(Passage to read):
* * *

Tuesday, February 22, 2011

Fjordman: Medieval Myths

Fjordman’s latest essay has been published at Jihad Watch. Some excerpts are below:

I should thank the pro-Israeli, Islam-critical blog Document for bringing this to my attention. The two Norwegian essays cited here were written by Ole Jørgen Benedictow, a professor emeritus at the University of Oslo specializing in the history of the Middle Ages. The translations were made by me, and the shorter excerpts should capture the spirit of the texts.

Benedictow, as an expert in the field, has tried to influence the public debate on issues related to Islam vs. Europe in the Middle Ages, but has repeatedly experienced being rebuffed in favor of young Marxists with little knowledge of the period. He is annoyed by the fact that people who know very little about this era and its complexities have easy access to the mass media and can spread falsehoods virtually unchallenged. “Revolutionary Socialists” — that is, Communists — have no problem promoting their propaganda in major newspapers despite representing a totalitarian ideology that caused the deaths of tens of millions of people — 100 million if you believe The Black Book of Communism — during the twentieth century alone.

For some reason, allegedly “anti-imperialist” Marxists in the Western world just love brutal, aggressive and oppressive imperialism — as long as it comes in an Islamic shape. There is no hint of an understanding of why the Spanish and Portuguese fought so many centuries for their liberation, nor of the plight of the Balkan Christians or those who suffered under Muslim rule elsewhere in the world, for example following the extremely bloody Islamic conquest of India. Islamic advances must be celebrated; the West demonized and ridiculed. European medieval peoples are invariable portrayed as barbarians with no culture of their own.

Yet the Middle Ages represented a creative growth period where we find the seeds of a new civilization — the European one — which replaced that of Greco-Roman Antiquity but also carried with it a number of Classical elements, albeit often in a somewhat altered form.

* * *

(Records):
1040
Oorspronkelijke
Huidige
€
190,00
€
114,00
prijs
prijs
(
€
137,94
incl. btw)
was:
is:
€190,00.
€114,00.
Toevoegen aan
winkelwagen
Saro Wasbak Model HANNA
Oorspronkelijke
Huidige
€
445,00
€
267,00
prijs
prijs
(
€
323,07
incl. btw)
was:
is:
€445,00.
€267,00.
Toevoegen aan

* * *

(Work order 1):
According to the blog post on medieval myths, who wrote the two Norwegian essays it cites?
(Work order 2):
Set down everything from "Benedictow, as an" down to "twentieth century alone." in the blog post on medieval myths.

(Exercise response 1):
Ole Jørgen Benedictow, a professor emeritus at the University of Oslo.

(Exercise response 2):
Benedictow, as an expert in the field, has tried to influence the public debate on issues related to Islam vs. Europe in the Middle Ages, but has repeatedly experienced being rebuffed in favor of young Marxists with little knowledge of the period. He is annoyed by the fact that people who know very little about this era and its complexities have easy access to the mass media and can spread falsehoods virtually unchallenged. “Revolutionary Socialists” — that is, Communists — have no problem promoting their propaganda in major newspapers despite representing a totalitarian ideology that caused the deaths of tens of millions of people — 100 million if you believe The Black Book of Communism — during the twentieth century alone.